-- START GIVEN TEXT --

The Orissa famine of 1866 affected the east coast of India from Madras northwards, an area covering 180,000 miles and containing a population of 47,500,000; the impact of the famine, however, was greatest in the region of Orissa, now Odisha, which at that time was quite isolated from the rest of India. In Odisha, the total number who died as a result of the famine was at least a million, roughly one third of the population.

Causes
Like all Indian famines of the 19th century, the Orissa famine was preceded by a drought. The population of the region depended on the rice crop of the winter season for their sustenance. However, the monsoon of 1865 was poor and stopped earlier than expected.  In addition, the Bengal Board of Revenue made incorrect estimates of the number of people who would need help and was misled by fictitious price lists.  Consequently, as the food reserves began to dwindle, the gravity of the situation was not grasped until the end of May 1866, and by then the monsoons had set in.

Course and relief
Efforts to ship food to the isolated province were hampered by  bad weather, and when some shipments did reach the coast of Odisha, they could still not be moved inland. The British Indian government imported some 10,000 tons of rice, which reached the affected population only in September. Although many people died of starvation, more were killed by cholera before the monsoons and by malaria afterwards. In Odisha alone, at least 1 million people, a third of the population, died in 1866, and overall in the region approximately 4 to 5 million died in the two-year period.

-- END GIVEN TEXT --

=== SET EXERCISE A ===
In the famine text, which two illnesses killed more people than starvation did?

-- START EXTRACTED ENTRIES --

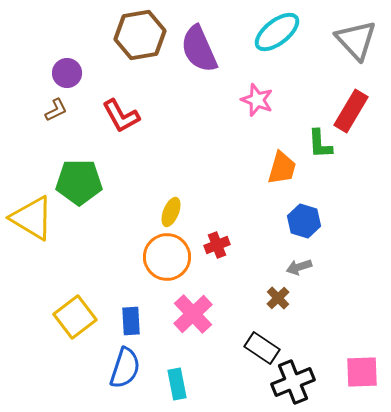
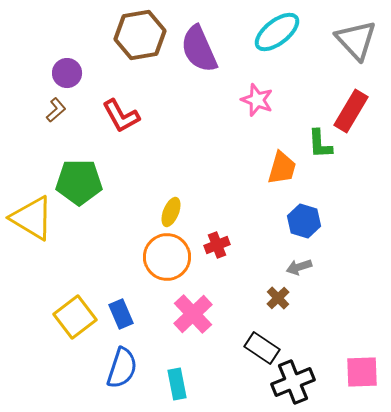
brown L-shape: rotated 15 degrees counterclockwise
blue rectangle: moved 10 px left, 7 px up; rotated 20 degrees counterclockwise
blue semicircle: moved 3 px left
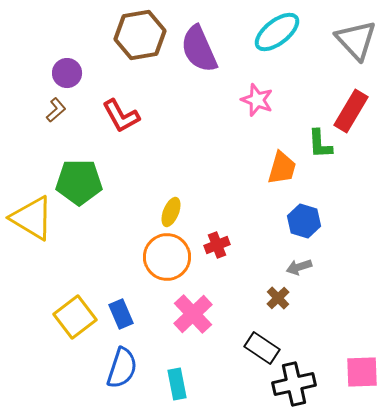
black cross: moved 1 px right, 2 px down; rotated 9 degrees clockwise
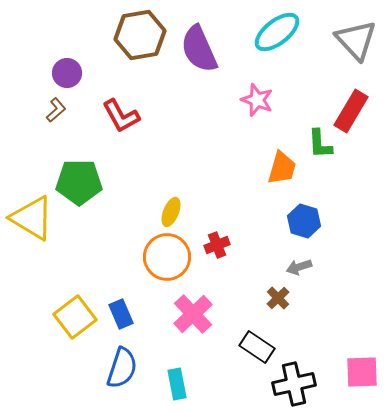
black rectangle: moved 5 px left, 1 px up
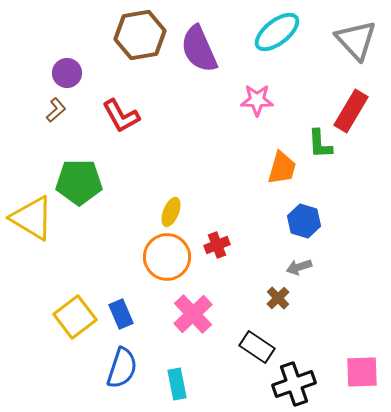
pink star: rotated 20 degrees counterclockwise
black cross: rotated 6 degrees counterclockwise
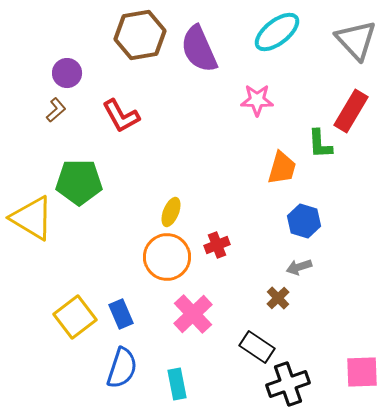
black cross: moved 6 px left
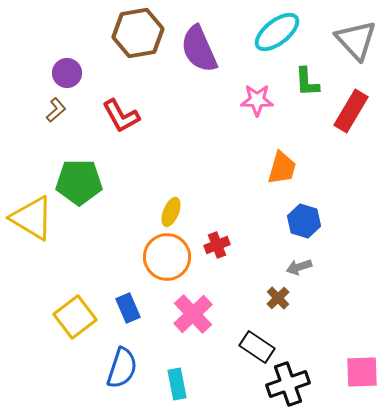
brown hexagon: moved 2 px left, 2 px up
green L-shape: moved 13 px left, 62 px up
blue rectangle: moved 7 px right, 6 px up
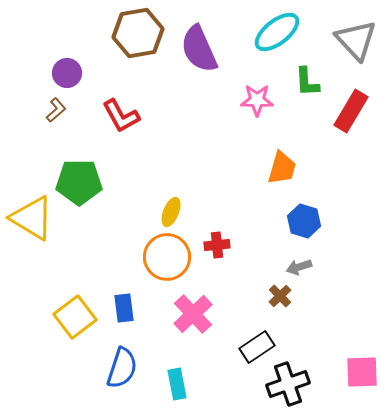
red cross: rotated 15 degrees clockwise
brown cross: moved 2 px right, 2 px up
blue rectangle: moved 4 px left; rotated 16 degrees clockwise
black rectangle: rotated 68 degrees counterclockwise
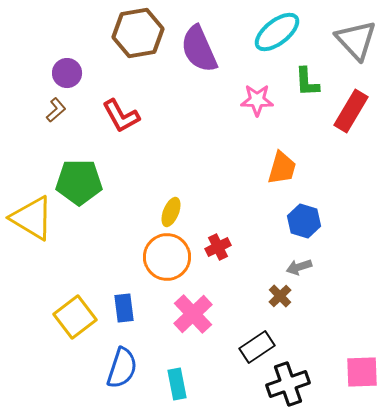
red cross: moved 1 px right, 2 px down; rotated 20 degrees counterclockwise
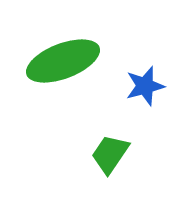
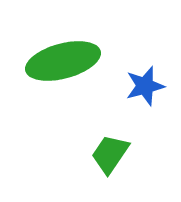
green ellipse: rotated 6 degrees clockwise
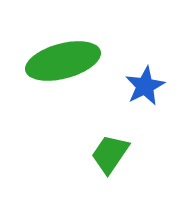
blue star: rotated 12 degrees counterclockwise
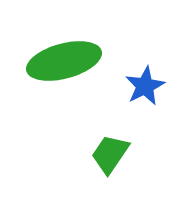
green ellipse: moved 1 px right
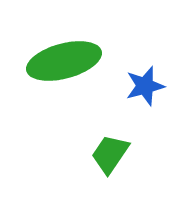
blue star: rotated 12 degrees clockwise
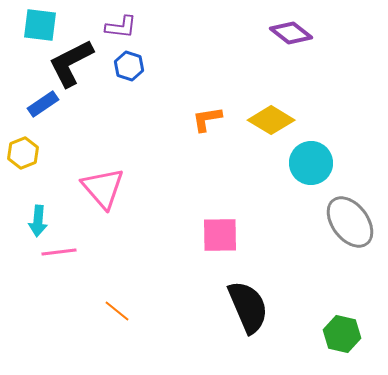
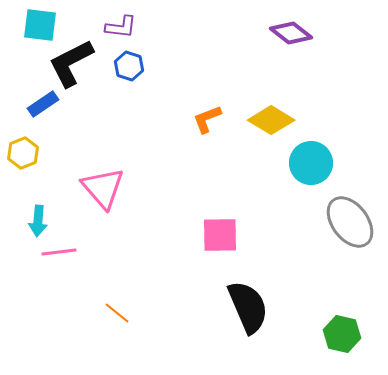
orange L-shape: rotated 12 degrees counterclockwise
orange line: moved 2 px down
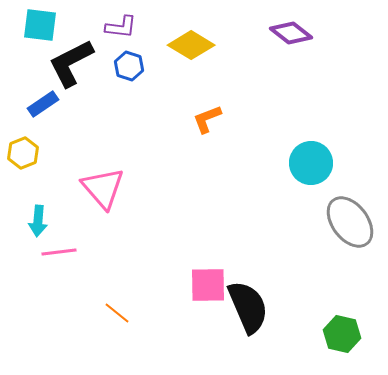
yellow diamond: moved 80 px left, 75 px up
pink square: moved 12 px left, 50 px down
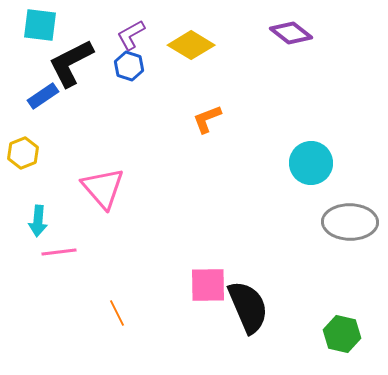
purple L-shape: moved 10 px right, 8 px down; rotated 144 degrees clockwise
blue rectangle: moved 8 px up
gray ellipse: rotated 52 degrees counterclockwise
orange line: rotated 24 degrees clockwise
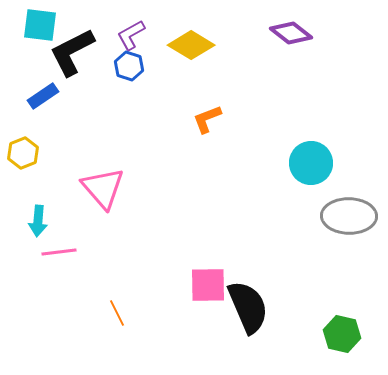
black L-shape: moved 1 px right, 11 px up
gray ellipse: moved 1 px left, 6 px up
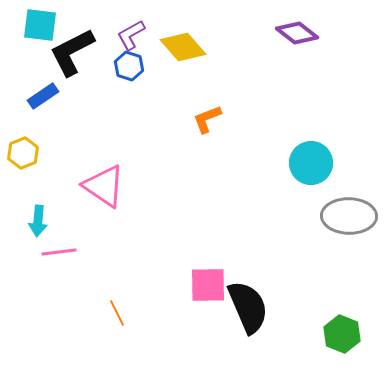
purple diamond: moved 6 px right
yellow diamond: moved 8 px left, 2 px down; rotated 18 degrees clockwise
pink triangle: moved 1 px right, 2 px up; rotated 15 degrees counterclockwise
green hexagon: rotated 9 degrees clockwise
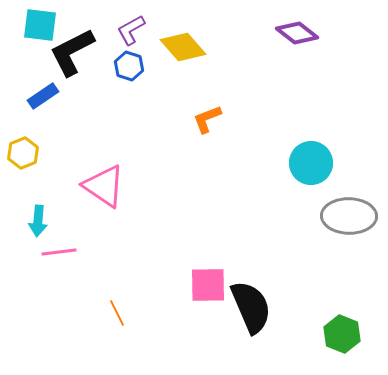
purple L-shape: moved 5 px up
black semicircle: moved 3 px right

-- END EXTRACTED ENTRIES --
-- START EXTRACTED ENTRIES --

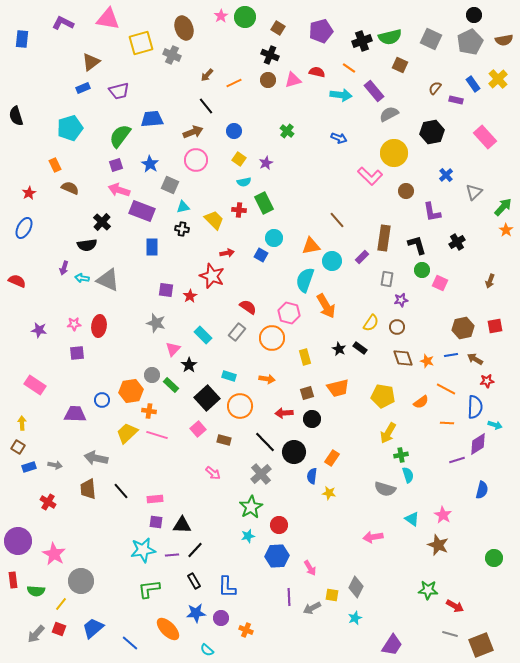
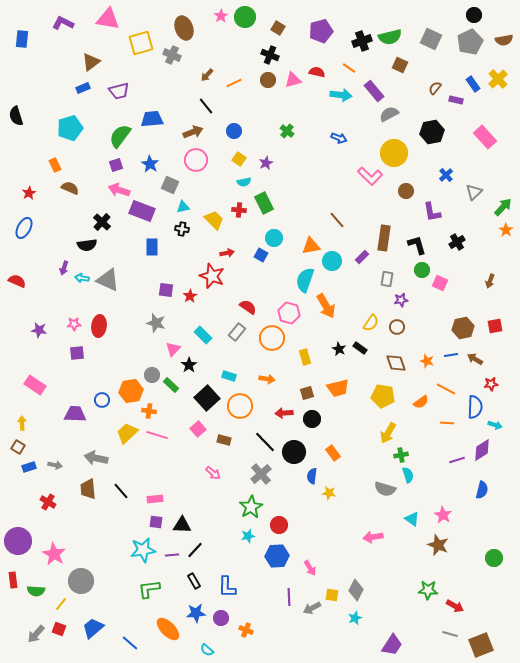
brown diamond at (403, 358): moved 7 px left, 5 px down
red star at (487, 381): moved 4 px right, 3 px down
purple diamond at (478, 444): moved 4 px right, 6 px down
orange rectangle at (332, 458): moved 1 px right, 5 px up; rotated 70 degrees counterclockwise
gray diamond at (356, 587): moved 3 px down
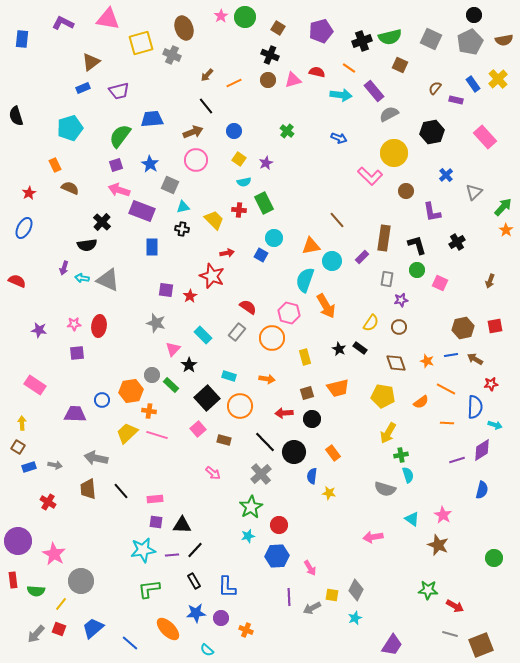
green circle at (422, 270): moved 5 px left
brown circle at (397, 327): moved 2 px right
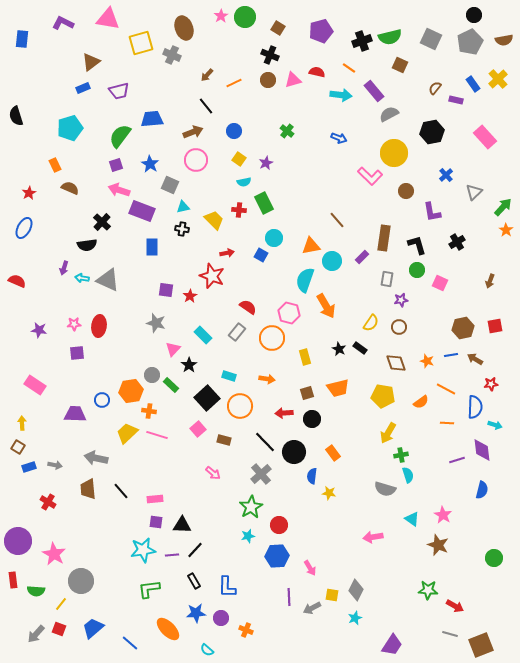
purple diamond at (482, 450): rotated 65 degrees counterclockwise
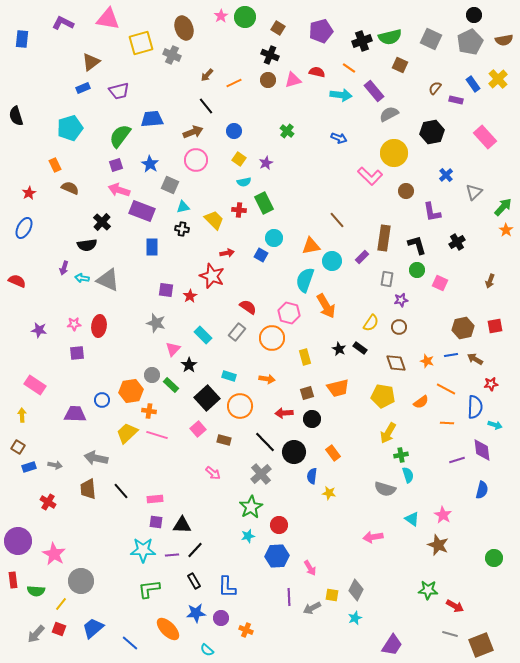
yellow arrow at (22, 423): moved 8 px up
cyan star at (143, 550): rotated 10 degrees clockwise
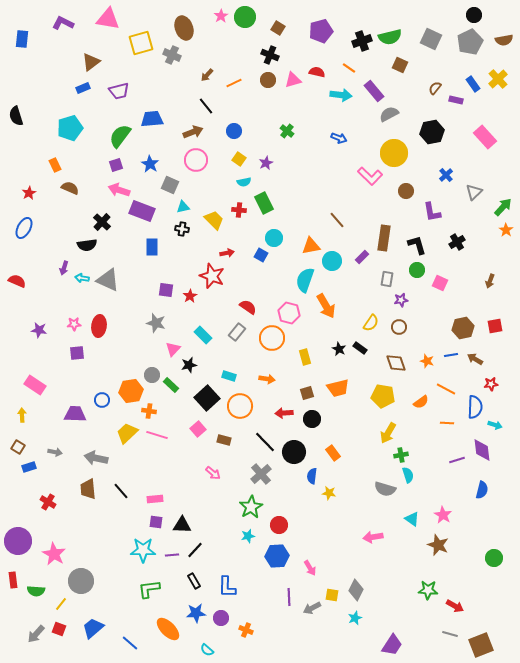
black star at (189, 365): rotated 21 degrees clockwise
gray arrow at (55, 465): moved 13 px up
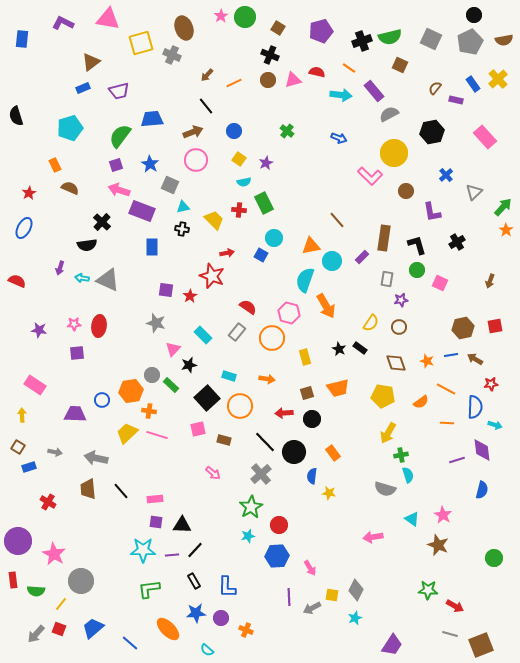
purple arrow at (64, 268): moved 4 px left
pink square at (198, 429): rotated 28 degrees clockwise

-- END EXTRACTED ENTRIES --

=== SET EXERCISE B ===
Echo the entries from the line with "black cross: moved 6 px left" to the line with "gray ellipse: moved 1 px left, 6 px up", including both of those lines. Leave the pictures out.

=== WRITTEN SOLUTION A ===
Cholera killed many before the monsoons, and malaria killed many afterwards.

=== WRITTEN SOLUTION B ===
black cross: moved 6 px left
brown hexagon: moved 2 px left, 2 px up
green L-shape: moved 13 px left, 62 px up
blue rectangle: moved 7 px right, 6 px up
red cross: rotated 15 degrees clockwise
brown cross: moved 2 px right, 2 px up
blue rectangle: moved 4 px left; rotated 16 degrees clockwise
black rectangle: rotated 68 degrees counterclockwise
red cross: moved 1 px right, 2 px down; rotated 20 degrees counterclockwise
green ellipse: rotated 6 degrees clockwise
blue star: rotated 12 degrees counterclockwise
green ellipse: moved 1 px right
blue star: rotated 12 degrees clockwise
orange L-shape: rotated 12 degrees counterclockwise
orange line: moved 2 px down
yellow diamond: moved 80 px left, 75 px up
pink square: moved 12 px left, 50 px down
purple L-shape: moved 10 px right, 8 px down; rotated 144 degrees clockwise
blue rectangle: moved 8 px up
gray ellipse: rotated 52 degrees counterclockwise
orange line: rotated 24 degrees clockwise
black L-shape: moved 1 px right, 11 px up
gray ellipse: moved 1 px left, 6 px up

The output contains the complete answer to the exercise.